A dataset is the primary container in ODP. It can contain:

  • Any number of files of any file type
  • One (or no) table, derived from structured files or ingested directly via code
  • Rich metadata describing provenance, licensing, spatial/temporal coverage, and attribution
  • Access control and publication status

Creating a Dataset

Create a dataset via the web UI:

  1. Go to: https://app.hubocean.earth/my_data
  2. Click Add New Dataset
  3. Provide a title and description
  4. Save

You can refine all metadata and add data at any time after creation.

Collections

A data collection can be created in almost exactly the same way. This acts as a folder to group together several datasets that belong together. You can either:

  • Create a collection first, then create datasets within it
  • Create a collection and then add it to an existing dataset from your My Data page by copying the collection UUID

Adding Rich Metadata

Rich metadata improves discoverability, usability, and correct attribution. From the dataset UI, you can add or edit:

  • Title, description, and tags
  • Geographical coverage (drawn interactively on the globe)
  • Temporal coverage (time range represented by the data)
  • Provider
    The organisation or individual that owns, authored, or should be credited for the data
  • License
    The terms under which the data may be used
  • Citation
    A citation statement and (if applicable) DOI

Tip

We can create DOIs via our DataCite.org membership for data that is published for the first time via the ODP.


Adding Data to Your Dataset

ODP supports multiple ways to attach data to a dataset. The available features depend on how structured your data is.
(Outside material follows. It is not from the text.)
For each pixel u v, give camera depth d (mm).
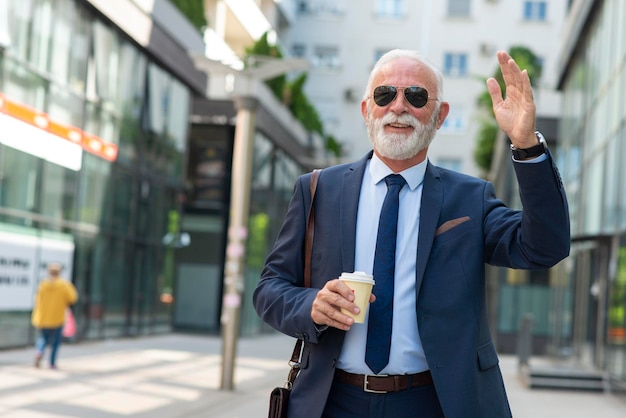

Data types and capabilities

Data type Example formats How to add Capabilities
Files only Any: NetCDF, ZIP, TIFF, Zarr, Excel, proprietary formats UI or code Storage, download, metadata
Files with preview PDF, images, text files UI or code Storage, preview within dataset page, download, metadata
Structured files CSV, GeoJSON, Parquet UI or code Can be ingested into a table
Table Ingested tabular data Via structured files or direct code ingest Querying, APIs, interactive maps, column statistics

Note

A table is created either by ingesting a supported structured file or by ingesting tabular data programmatically. The tabular functionality unlocks more advanced capabilities of the ODP, so we encourage using it where possible.


Uploading Files via the Web UI

  1. Click Select Files or drag and drop files into the dataset
  2. Click Upload All (or upload files individually)
  3. For large files, uploading one at a time is recommended

If a file’s MIME type is not detected automatically (e.g. rare or proprietary formats), you may need to specify it manually.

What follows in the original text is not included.